I always thought Mark Twain's novels about Tom Sawyer and Huckleberry Finn were the seminal American coming-of-age works, but that was only until I read this work about Bukowski's childhood and youth. The title might be a word play on "Catcher in the Rye", another seminal coming-of-age American novel, which was actually banned for a while because it had some sex and suicide in it. If that's the criteria, then Bukowski's novel should have been banned for all times, since it has all that and way, way more.

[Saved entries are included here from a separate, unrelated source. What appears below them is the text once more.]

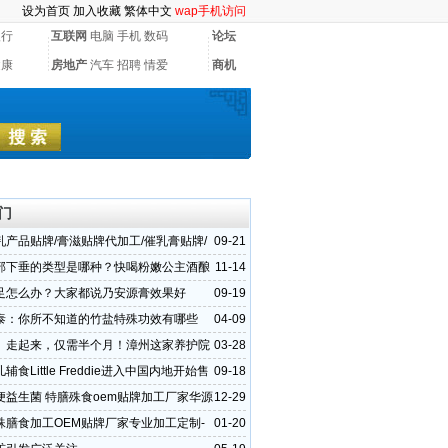
设为首页
加入收藏
繁体中文
wap手机访问
银行
互联网
电脑
手机
数码
论坛
健康
房地产
汽车
招聘
情爱
商机
门
乳产品贴牌/膏滋贴牌代加工/催乳膏贴牌/
09-21
华源晨泰
部下垂的类型是哪种？快喝粉嫩公主酒酿
11-14
惊
足怎么办？大家都说乃安源膏效果好
09-19
泰：你所不知道的竹盐特殊功效有哪些
04-09
、走起来，仅需半个月！漳州这家养护院
03-28
康复训练设备帮了大忙
辅食Little Freddie进入中国内地开始售
09-18
便益生菌 特膳殊食oem贴牌加工厂家华源
12-29
费寄样品
殊膳食加工OEM贴牌厂家专业加工定制-
01-20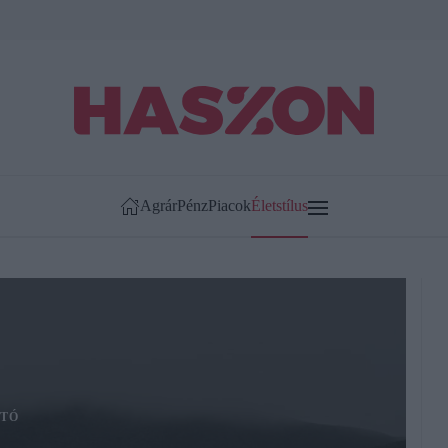
Agrár
Pénz
Piacok
Életstílus
TÓ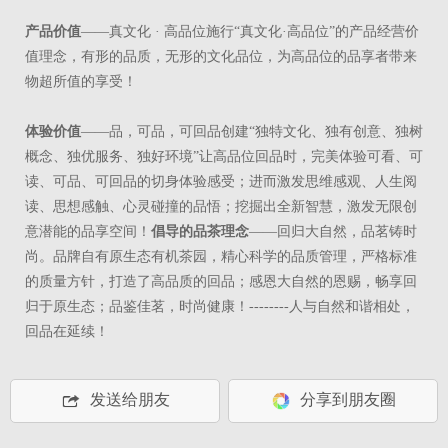
产品价值
——真文化 · 高品位施行“真文化·高品位”的产品经营价
值理念，有形的品质，无形的文化品位，为高品位的品享者带来
物超所值的享受！
体验价值
——品，可品，可回品创建“独特文化、独有创意、独树
概念、独优服务、独好环境”让高品位回品时，完美体验可看、可
读、可品、可回品的切身体验感受；进而激发思维感观、人生阅
读、思想感触、心灵碰撞的品悟；挖掘出全新智慧，激发无限创
意潜能的品享空间！
倡导的品茶理念
——回归大自然，品茗铸时
尚。品牌自有原生态有机茶园，精心科学的品质管理，严格标准
的质量方针，打造了高品质的回品；感恩大自然的恩赐，畅享回
归于原生态；品鉴佳茗，时尚健康！--------人与自然和谐相处，
回品在延续！
发送给朋友
分享到朋友圈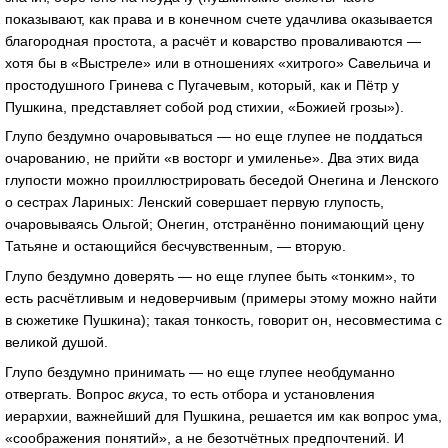
показывают, как права и в конечном счете удачлива оказывается
благородная простота, а расчёт и коварство проваливаются —
хотя бы в «Выстреле» или в отношениях «хитрого» Савельича и
простодушного Гринева с Пугачевым, который, как и Пётр у
Пушкина, представляет собой род стихии, «Божией грозы»).
Глупо бездумно очаровываться — но еще глупее не поддаться
очарованию, не прийти «в восторг и умиленье». Два этих вида
глупости можно проиллюстрировать беседой Онегина и Ленского
о сестрах Лариных: Ленский совершает первую глупость,
очаровываясь Ольгой; Онегин, отстранённо понимающий цену
Татьяне и остающийся бесчувственным, — вторую.
Глупо бездумно доверять — но еще глупее быть «тонким», то
есть расчётливым и недоверчивым (примеры этому можно найти
в сюжетике Пушкина); такая тонкость, говорит он, несовместима с
великой душой.
Глупо бездумно принимать — но еще глупее необдуманно
отвергать. Вопрос
вкуса
, то есть отбора и установления
иерархии, важнейший для Пушкина, решается им как вопрос ума,
«соображения понятий», а не безотчётных предпочтений. И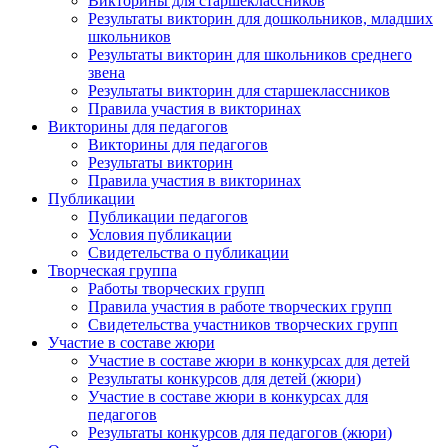
Викторины для старшеклассников
Результаты викторин для дошкольников, младших
школьников
Результаты викторин для школьников среднего
звена
Результаты викторин для старшеклассников
Правила участия в викторинах
Викторины для педагогов
Викторины для педагогов
Результаты викторин
Правила участия в викторинах
Публикации
Публикации педагогов
Условия публикации
Свидетельства о публикации
Творческая группа
Работы творческих групп
Правила участия в работе творческих групп
Свидетельства участников творческих групп
Участие в составе жюри
Участие в составе жюри в конкурсах для детей
Результаты конкурсов для детей (жюри)
Участие в составе жюри в конкурсах для
педагогов
Результаты конкурсов для педагогов (жюри)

First the random violence that his father bestows upon him is absolutely disturbing by today's standards. I read online reviews saying "that was normal in the 1930s and everybody did it", but hell, it is still disturbing, especially when teachers at school do it, like the principal who almost broke little Charles' hand to prove he is tougher than the little kid - what a psychopath!


The kids at school beating on each other, especially on the weaker ones, is also described very disturbingly, especially incidents like and older kid breaking smaller kid's teeth by shoving his mouth into a water fountain, which went unpunished. Growing up in such environment Bukowski realized that there is only one way to survive - became more asshole than all the assholes around him. And he succeeded!


 By the time he is in high school, he is one of the toughest kids around and nobody dares messing with him. That also leaves him with no friends as well, which is why he turns to alcohol about age 15 and keeps at it until the end of his life, just before his 74th birthday.


The book is written in a very flowing and conversational manner, as Bukowski always said that one should write as one speaks, and he hated the flowery, embellished language of the 19th century writers (which I actualy like, quite a bit). Things like a 13-year-old girl being raped by her father ("her father took her virginity"), suicide and egregious domestic violance are mentioned in passing, as if they are the most normal things.


Bukowski describes how he hit his own father eventually, although their relationship ended later, when his father threw out his short stories and typewriter, which Bukowski couldn't forgive (he had to draw a line somewhere).


Bukowski's advice for writers is, when a story or a chapter is finished, delete the first and last paragraphs, so this book ends pretty much in mid-page, mid-action, just like it starts.